The Farmersburg plant, which makes eight different sized bricks, is capable of producing 100 million modular bricks. The facility is currently operating at 60 percent of full capacity.

The site is designed to add another kiln and dryer in the future making it capable of producing 200 million modular bricks, said Chris Egge, plant manager.

To put that into perspective, a 2,000-square foot home typically requires 14,000 bricks, Egge said.

The plant, with 32-full time workers, mines clay and shale on 220 acres of its 280 acres next to its facility, Egge said, adding there is enough raw material to continue to produce bricks for about 150 years.

 

The facility’s kiln is powered from natural gas, costing about $70,000 a month, said Mike Rixner, technical manager and a ceramics engineer. Bricks, loaded on a steel “kiln car,” are passed through a kiln which heats up to about 1,850 to 1,900 degrees, then is cooled as the bricks progress and leave the kiln at only about 5 to 10 degrees above outside air, Rixner said.

Each kiln car can hold as many as 18,000 modular bricks. It takes seven days from start to finish to produce a brick. The facility currently produces bricks five days a week, with trucks shipping out product on the weekends.

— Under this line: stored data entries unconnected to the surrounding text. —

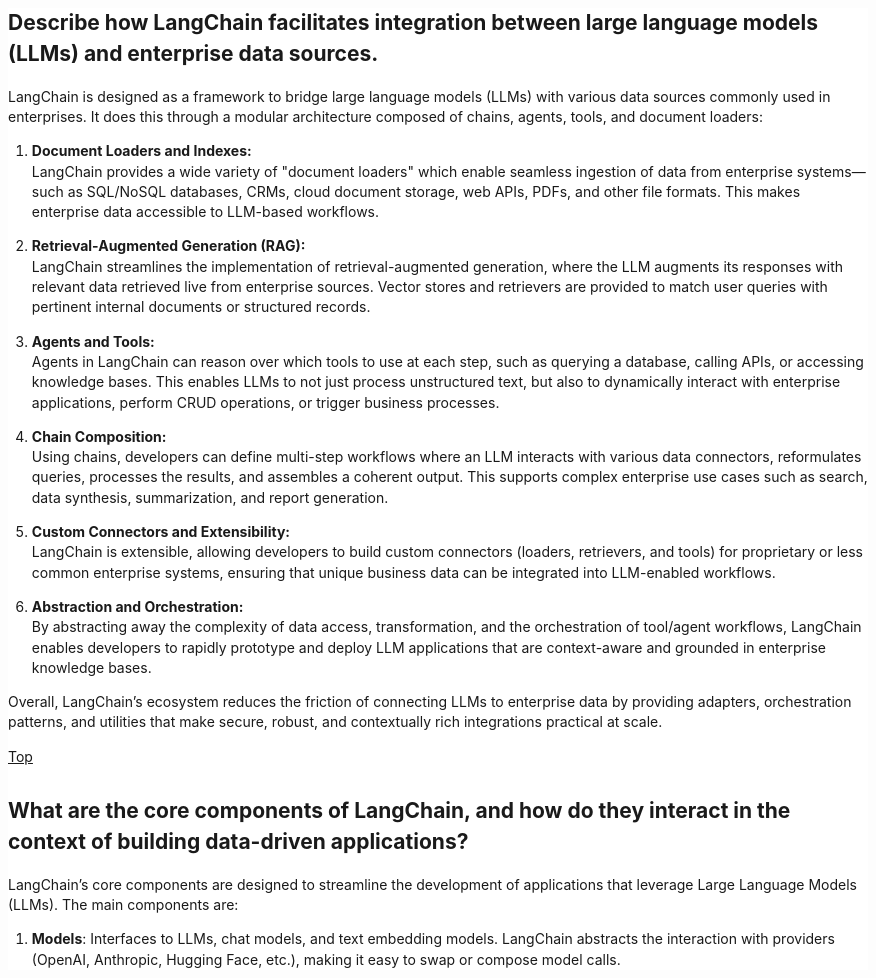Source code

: ## Describe how LangChain facilitates integration between large language models (LLMs) and enterprise data sources.
LangChain is designed as a framework to bridge large language models (LLMs) with various data sources commonly used in enterprises. It does this through a modular architecture composed of chains, agents, tools, and document loaders:

1. **Document Loaders and Indexes:**  
   LangChain provides a wide variety of "document loaders" which enable seamless ingestion of data from enterprise systems—such as SQL/NoSQL databases, CRMs, cloud document storage, web APIs, PDFs, and other file formats. This makes enterprise data accessible to LLM-based workflows.

2. **Retrieval-Augmented Generation (RAG):**  
   LangChain streamlines the implementation of retrieval-augmented generation, where the LLM augments its responses with relevant data retrieved live from enterprise sources. Vector stores and retrievers are provided to match user queries with pertinent internal documents or structured records.

3. **Agents and Tools:**  
   Agents in LangChain can reason over which tools to use at each step, such as querying a database, calling APIs, or accessing knowledge bases. This enables LLMs to not just process unstructured text, but also to dynamically interact with enterprise applications, perform CRUD operations, or trigger business processes.

4. **Chain Composition:**  
   Using chains, developers can define multi-step workflows where an LLM interacts with various data connectors, reformulates queries, processes the results, and assembles a coherent output. This supports complex enterprise use cases such as search, data synthesis, summarization, and report generation.

5. **Custom Connectors and Extensibility:**  
   LangChain is extensible, allowing developers to build custom connectors (loaders, retrievers, and tools) for proprietary or less common enterprise systems, ensuring that unique business data can be integrated into LLM-enabled workflows.

6. **Abstraction and Orchestration:**  
   By abstracting away the complexity of data access, transformation, and the orchestration of tool/agent workflows, LangChain enables developers to rapidly prototype and deploy LLM applications that are context-aware and grounded in enterprise knowledge bases.

Overall, LangChain’s ecosystem reduces the friction of connecting LLMs to enterprise data by providing adapters, orchestration patterns, and utilities that make secure, robust, and contextually rich integrations practical at scale.

[Top](#top)

## What are the core components of LangChain, and how do they interact in the context of building data-driven applications?
LangChain’s core components are designed to streamline the development of applications that leverage Large Language Models (LLMs). The main components are:

1. **Models**: Interfaces to LLMs, chat models, and text embedding models. LangChain abstracts the interaction with providers (OpenAI, Anthropic, Hugging Face, etc.), making it easy to swap or compose model calls.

Egge said the facility recently celebrated 10 years with no lost time accidents.

Giving tours, such as to a congressman, is not new to Egge or to the Farmersburg plant, which has also handled large crowds, such as on June 26, when 97 professionals attending the annual American Ceramics Society Convention in Indianapolis in conjunction with the National Brick Research Center toured all four brick plants in West Central Indiana.

“This plant is important to Brampton Brick because it is their only U.S. brick manufacturing site,” Egge said. “We service the entire U.S. and work through 411 distributors that move our products.”